Vox is a lightweight voice MCP server (~1,500 lines of Rust) providing local text-to-speech (Kokoro) and speech-to-text (Moonshine Base) via the MCP protocol. It runs as a stdio subprocess per MCP client, or as a shared HTTP daemon.

Build & Test

cargo check                    # type-check only
cargo test                     # run all unit tests (84 tests across 10 modules)
cargo clippy -- -D warnings    # lint — must pass with zero warnings
cargo build --release          # optimized build (LTO + single codegen unit)
cargo bench -- resample        # benchmark resampling

All of cargo test, cargo clippy -- -D warnings, and cargo fmt --check must pass before submitting changes.

Architecture

Module	Purpose
`main.rs`	Entry point, config loading, model download, stdio/daemon startup
`cli.rs`	Clap CLI parser: daemon, config, download-models subcommands
`server.rs`	MCP tool handlers (`say`, `listen`, `converse`), streaming TTS pipeline
`tts.rs`	Kokoro TTS engine wrapper, voice name → speaker ID resolution, sentence splitting
`audio.rs`	cpal-based mic capture and speaker playback, Lanczos-3 sinc resampling
`stt.rs`	Moonshine Base STT engine wrapper
`vad.rs`	Voice activity detection (Silero ONNX)
`config.rs`	TOML config loading, env var overrides (`VOX_*` prefix), path resolution
`daemon.rs`	HTTP daemon lifecycle: daemonize, PID file, start/stop/status/log
`models.rs`	Model readiness checks and download/extraction
`lib.rs`	Public re-exports for benchmarks (`audio`, `config`, `error`, `tts`)
`error.rs`	`VoiceError` enum with `thiserror` derives

Transport Modes

Stdio (default): rmcp::transport::stdio().
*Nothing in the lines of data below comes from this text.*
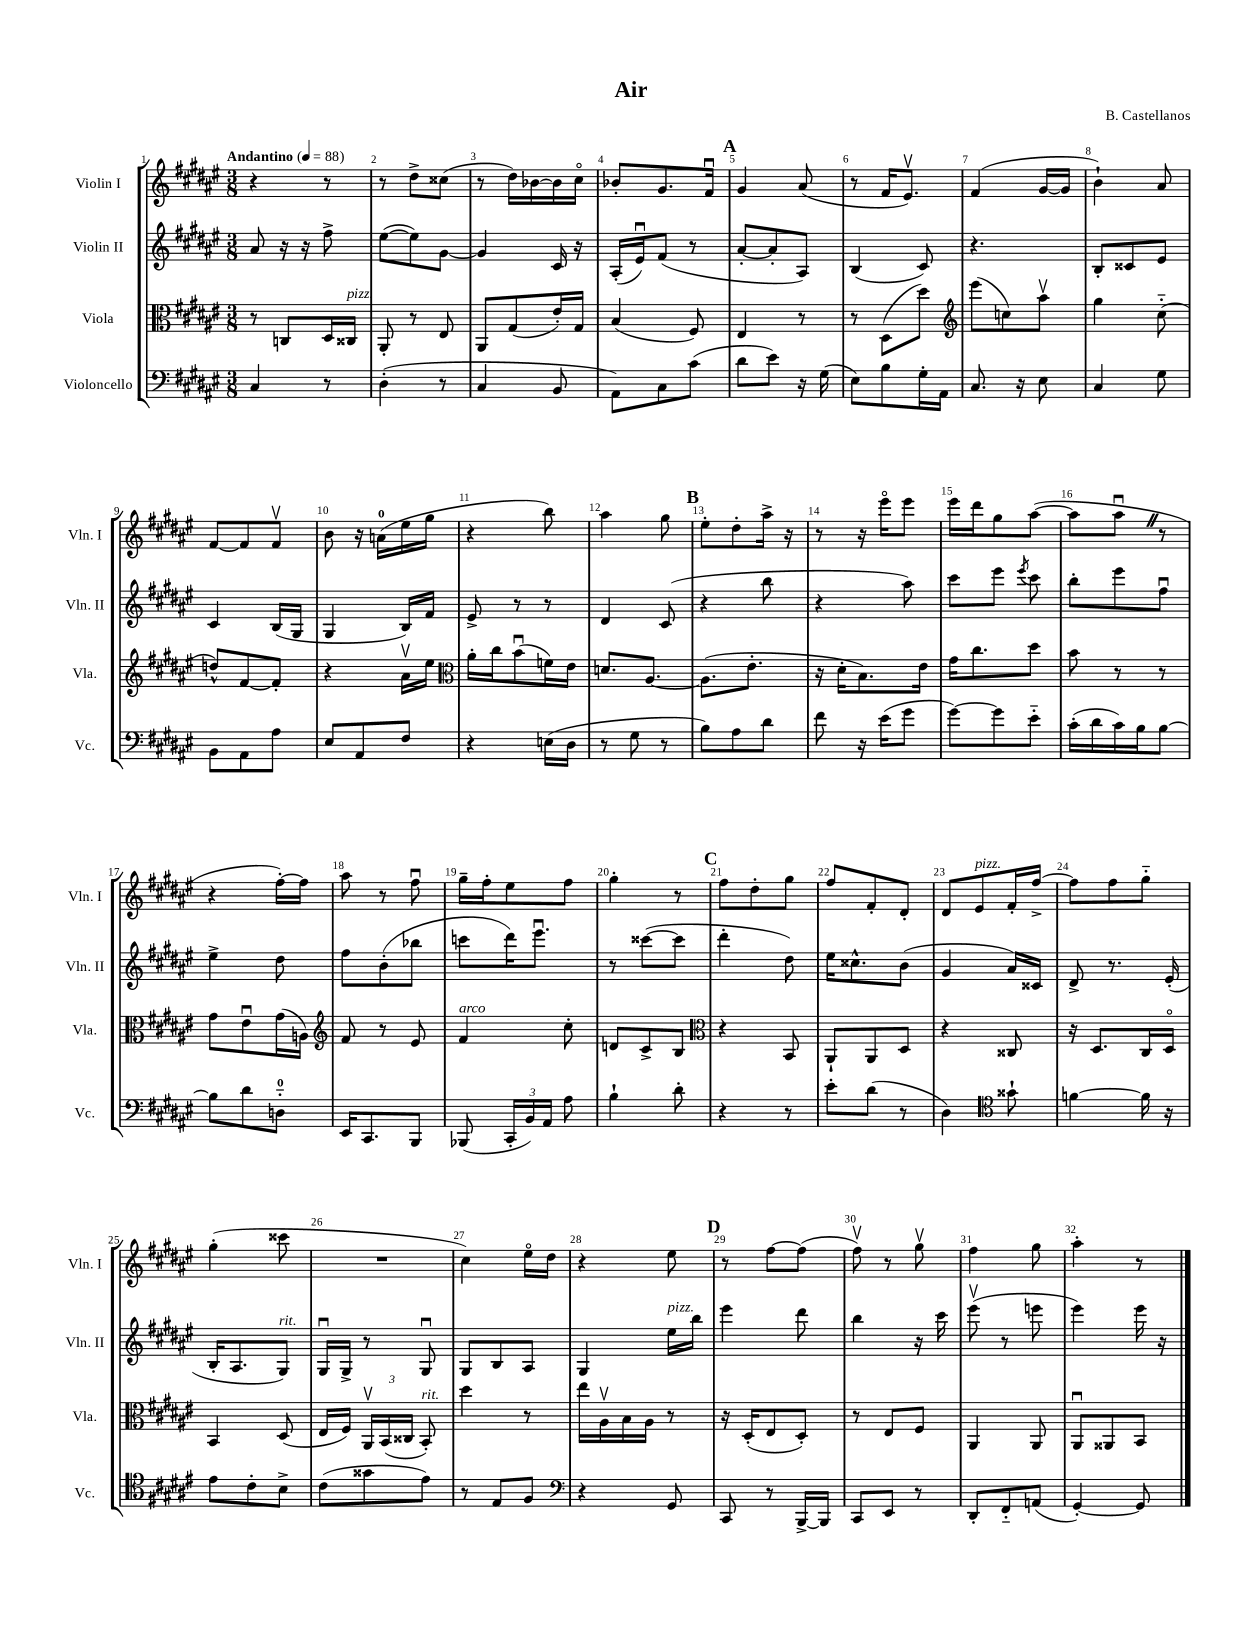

**kern	**kern	**kern	**kern
*part4	*part3	*part2	*part1
*staff4	*staff3	*staff2	*staff1
*I"Violoncello	*I"Viola	*I"Violin II	*I"Violin I
*I'Vc.	*I'Vla.	*I'Vln. II	*I'Vln. I
*clefF4	*clefC3	*clefG2	*clefG2
*k[f#c#g#d#a#e#]	*k[f#c#g#d#a#e#]	*k[f#c#g#d#a#e#]	*k[f#c#g#d#a#e#]
*M3/8	*M3/8	*M3/8	*M3/8
*MM88	*MM88	*MM88	*MM88
=1	=1	=1	=1
!	!	!	!LO:TX:a:B:t=Andantino
4C#/	8r	8a#/	4r
.	8Cn/L	16r	.
.	.	16r	.
8r	16D#/L	8ff#^\	8r
!	!LO:TX:a:i:t=pizz.	!	!
.	16C##X/JJ	.	.
=2	=2	=2	=2
(4D#'\	8AA#'/	([8ee#\L	8r
.	8r	8ee#\])	8dd#^\L
8r	8E#/	[8g#\J	(8cc##X\J
=3	=3	=3	=3
4C#/	8AA#/L	4g#/]	8r
.	(8G#/	.	16dd#\LL)
.	.	.	[16b-X\
8BB/	16e#'/L)	16c#/	16b-\]
.	16G#/JJ	16r	16cc#\JJ
=4	=4	=4	=4
8AA#\L)	(4B/	(16A#'/LL	8b-X'/L
.	.	16e#u/J)	.
8C#\	.	(8f#/J	8.g#/
(8c#\J	8F#/)	8r	.
.	.	.	16f#u/Jk
!!LO:REH:place=s1:t=A
=5	=5	=5	=5
8d#\L	4E#/	[8a#'/L	4g#/
8e#\J)	.	8a#'/]	.
16r	8r	8A#/J)	(8a#/
(16G#\	.	.	.
=6	=6	=6	=6
8E#\L)	8r	(4B/	8r
8B\	(8D#\L	.	16f#/KL
.	.	.	8.e#v/J)
16G#'\L	8dd#\J)	8c#/)	.
16AA#\JJ	.	.	.
=7	=7	=7	=7
*	*clefG2	*	*
8.C#/	(8eee#\L	4.r	(4f#/
.	8ccn\)	.	.
16r	.	.	.
8E#\	8aa#v\J	.	[16g#/LL
.	.	.	16g#/JJ]
=8	=8	=8	=8
4C#/	4gg#\	8B'/L	4b`\)
.	.	8c##X/	.
8G#\	(8cc#\	8e#/J	8a#/
!!LO:LB:g=z
=9	=9	=9	=9
8BB\L	8ddn^^/L)	4c#/	[8f#/L
8AA#\	[8f#/	.	8f#/]
8A#\J	8f#'/J]	(16B/LL	8f#v/J
.	.	16G#/JJ	.
=10	=10	=10	=10
8E#/L	4r	4G#/	8b\
8AA#/	.	.	16r
.	.	.	(16an\LL
8F#/J	16a#v\LL	16B/LL)	16ee#\
.	16ee#\JJ	16f#/JJ	16gg#\JJ
=11	=11	=11	=11
*	*clefC3	*	*
4r	16a#'\LL	8e#^/	4r
.	16cc#\J	.	.
.	(8bu\	8r	.
(16En\LL	16fn\L)	8r	8bb\)
16D#\JJ	16e#\JJ	.	.
=12	=12	=12	=12
8r	8.dn/L	4d#/	4aa#\
8G#\	.	.	.
.	[8.A#/J	.	.
8r	.	(8c#/	8gg#\
!!LO:REH:place=s1:t=B
=13	=13	=13	=13
8B\L)	(8.A#\L]	4r	8ee#'\L
8A#\	.	.	8dd#'\
.	8.e#'\J	.	.
8d#\J	.	8bb\	16aa#^\Jk
.	.	.	16r
=14	=14	=14	=14
8f#\	16r	4r	8r
.	16d#'\KL	.	.
16r	8.B\)	.	16r
(16e#\KL	.	.	16eee#\KL
8g#\J	.	8aa#\)	8eee#\J
.	16e#\Jk	.	.
=15	=15	=15	=15
[8g#\L)	16g#\KL	8ccc#\L	16eee#\LL
.	8.cc#\	.	16ddd#\J
8g#\]	.	8eee#\J	8gg#\
.	.	8qeee#/	.
8e#\J	8dd#\J	8ccc#\	([8aa#\J
=16	=16	=16	=16
(16c#'\LL	8b\	8bb'\L	8aa#\L]
16d#\	.	.	.
16c#\)	8r	8eee#\	8aa#uZ\J
16B\J	.	.	.
[8B\J	8r	8ff#u\J	8r
!!LO:LB:g=z
=17	=17	=17	=17
8B\L]	8g#\L	4ee#^\	4r
8d#\	8e#u\	.	.
8Dn\J	(16g#\L	8dd#\	[16ff#'\LL)
.	16An\JJ)	.	16ff#\JJ]
=18	=18	=18	=18
*	*clefG2	*	*
16EE#/KL	8f#/	8ff#\L	8aa#\
8.CC#/	.	.	.
.	8r	(8b'\	8r
8BBB/J	8e#/	8bb-X\J	8ff#u\
=19	=19	=19	=19
!	!LO:TX:a:i:t=arco	!	!
(8BBB-X/	4f#/	8cccn\L	16gg#~\LL
.	.	.	16ff#'\J
24CC#'/LL	.	16ddd#\K)	8ee#\
24BB/)	.	.	.
.	.	8.eee#u\J	.
24AA#/JJ	.	.	.
8A#\	8cc#'\	.	8ff#\J
=20	=20	=20	=20
4B`\	8dn/L	8r	4gg#'\
.	8c#^/	([8ccc##X\L	.
8d#'\	8B/J	8ccc##\J]	8r
!!LO:REH:place=s1:t=C
=21	=21	=21	=21
*	*clefC3	*	*
4r	4r	4ddd#'\	8ff#\L
.	.	.	8dd#'\
8r	8BB/	8dd#\)	8gg#\J
=22	=22	=22	=22
8e#'\L	8AA#`/L	16ee#\KL	8ff#/L
.	.	8.cc##X^^\	.
(8d#\J	8AA#/	.	8f#'/
8r	8D#/J	(8b\J	8d#'/J
=23	=23	=23	=23
4D#\)	4r	4g#/	8d#/L
!	!	!	!LO:TX:a:i:t=pizz.
.	.	.	8e#/
*clefC4	*	*	*
8g##X`\	8C##X/	16a#/LL)	16f#'/L
.	.	16c##X/JJ	[16ff#^/JJ
=24	=24	=24	=24
[4fn\	16r	8d#^/	8ff#\L]
.	8.D#/L	.	.
.	.	8.r	8ff#\
16f\]	16C#/L	.	8gg#\J
16r	16D#/JJ	(16e#'/	.
!!LO:LB:g=z
=25	=25	=25	=25
8e#\L	4BB/	16B'/KL	(4gg#'\
.	.	8.A#/	.
8c#'\	.	.	.
!	!	!LO:TX:a:i:t=rit.	!
8B^\J	(8D#/	8G#/J)	8ccc##X\
=26	=26	=26	=26
(8c#\L	16E#/LL	16G#u/LL	4.r
.	16F#/JJ)	16G#^/JJ	.
8g##X\	24AA#v/LL	8r	.
.	(24BB/	.	.
.	24C##X/JJ	.	.
!	!LO:TX:a:i:t=rit.	!	!
8e#\J)	8BB'/)	8G#u/	.
=27	=27	=27	=27
8r	4dd#\	8G#/L	4cc#\)
8E#/L	.	8B/	.
8F#/J	8r	8A#/J	16ee#\LL
.	.	.	16dd#\JJ
=28	=28	=28	=28
*clefF4	*	*	*
4r	16ee#\LL	4G#/	4r
.	16A#v\	.	.
.	16B\	.	.
.	16A#\JJ	.	.
!	!	!LO:TX:a:i:t=pizz.	!
8GG#/	8r	16ee#\LL	8ee#\
.	.	16bb\JJ	.
!!LO:REH:place=s1:t=D
=29	=29	=29	=29
8CC#/	16r	4eee#\	8r
.	(16D#'/KL	.	.
8r	8E#/	.	[8ff#\L
[16BBB^/LL	8D#'/J)	8ddd#\	(8ff#\J]
16BBB/JJ]	.	.	.
=30	=30	=30	=30
8CC#/L	8r	4bb\	8ff#v\)
8EE#/J	8E#/L	.	8r
8r	8F#/J	16r	8gg#v\
.	.	16ccc#\	.
=31	=31	=31	=31
8DD#'/L	4AA#/	(8eee#v\	4ff#\
8FF#/	.	8r	.
(8AAn/J	8AA#/	8eeen\	8gg#\
=32	=32	=32	=32
[4GG#'/)	8AA#u/L	4eee#\)	4aa#'\
.	8AA##X/	.	.
8GG#/]	8BB/J	16eee#\	8r
.	.	16r	.
==	==	==	==
*-	*-	*-	*-
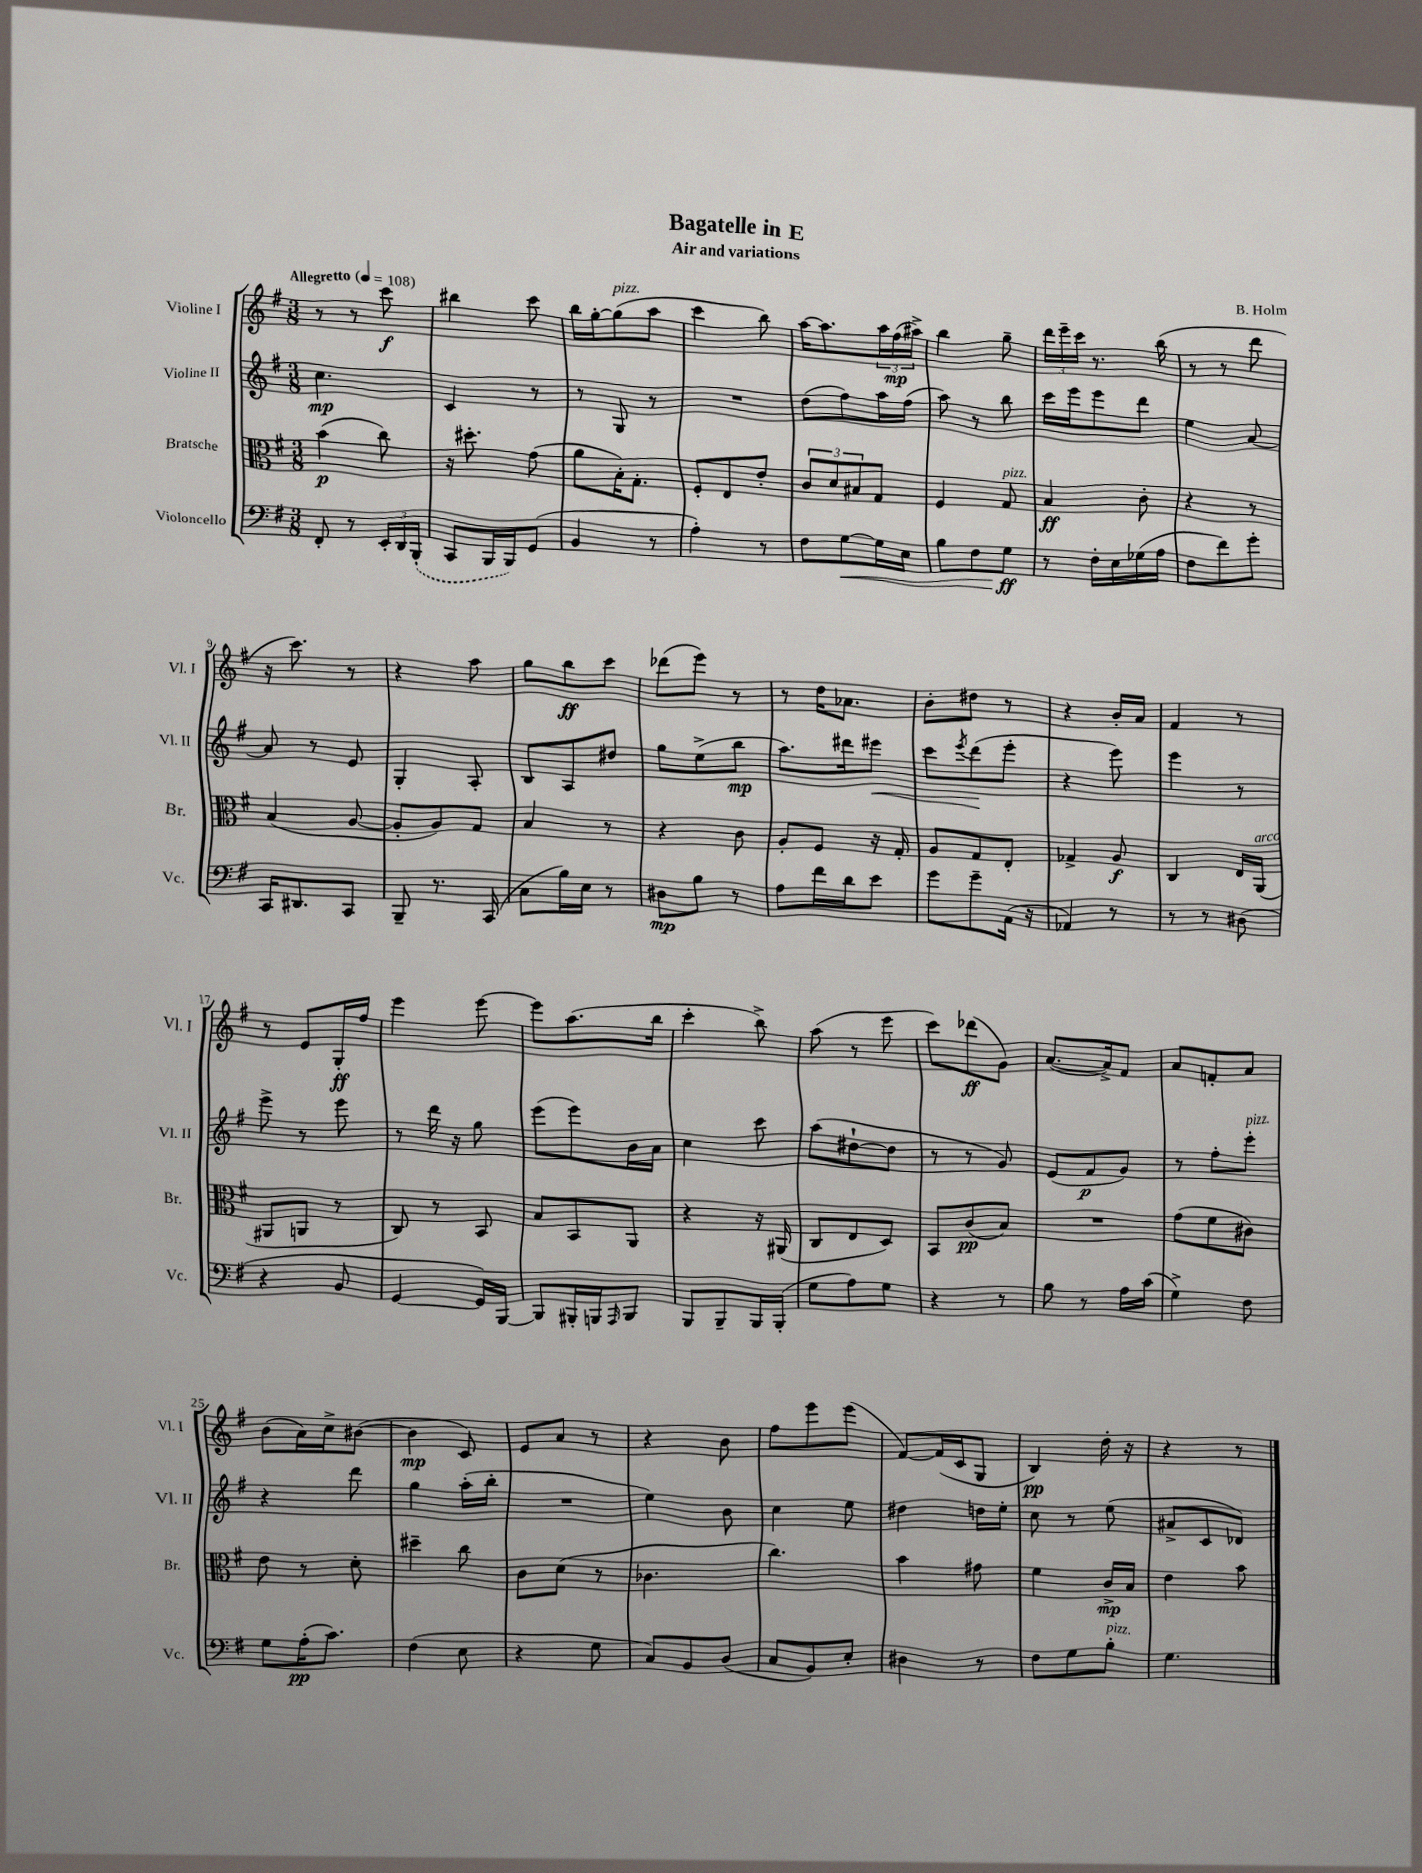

One process per MCP client.
Daemon (vox daemon start [--port PORT]): StreamableHttpService via rmcp. Single process, models loaded once, multiple clients connect over HTTP/SSE. Factory closure creates a VoiceMcpServer per session with shared Arc<Mutex<TtsEngine>> and Arc<Mutex<SttEngine>>.

Config System

Precedence (highest wins):

Environment variables: VOX_SPEED, VOX_VOICE, VOX_MODEL_DIR, VOX_LOG_LEVEL, VOX_PORT
TOML file: $XDG_CONFIG_HOME/vox/config.toml
Compiled defaults (Config::default())

CLI management: vox config get [key], vox config set <key> <value>, vox config path

MCP Tools

Tool	Description
`say`	Speak text aloud through speakers (TTS only)
`listen`	Record from microphone and transcribe (STT only)
`converse`	Speak text then listen for response (TTS + STT round-trip)

Available Voices

American female (af_*): heart, alloy, aoede, bella, jessica, kore, nicole, nova, river, sarah, sky American male (am_*): adam, echo, eric, liam, michael, onyx, puck, santa British female (bf_*): alice, emma, lily British male (bm_*): daniel, fable, george, lewis

Default: af_heart (ID 0). Voices can be specified by name or numeric ID.

Code Conventions

Edition 2024 — uses let chains (if let Ok(x) = ... && let Ok(y) = ...)
Visibility: pub(crate) for test-only exposure, not fully pub
Clippy: treat all warnings as errors (-D warnings)
Tests: inline #[cfg(test)] mod tests per module, tempfile for filesystem tests
unsafe impl Send: TtsEngine and CaptureHandle have manual Send impls due to non-Send cpal/sherpa internals confined to dedicated threads

Dev Workflow

Make changes
cargo test — verify all 84 tests pass
cargo clippy -- -D warnings — zero warnings
cargo fmt --check — formatting
If touching audio.rs resampling: cargo bench -- resample

name	vox
description	Lightweight voice MCP server with local Moonshine STT + Kokoro TTS
version	0.1.0
tags	["mcp","voice","tts","stt","rust"]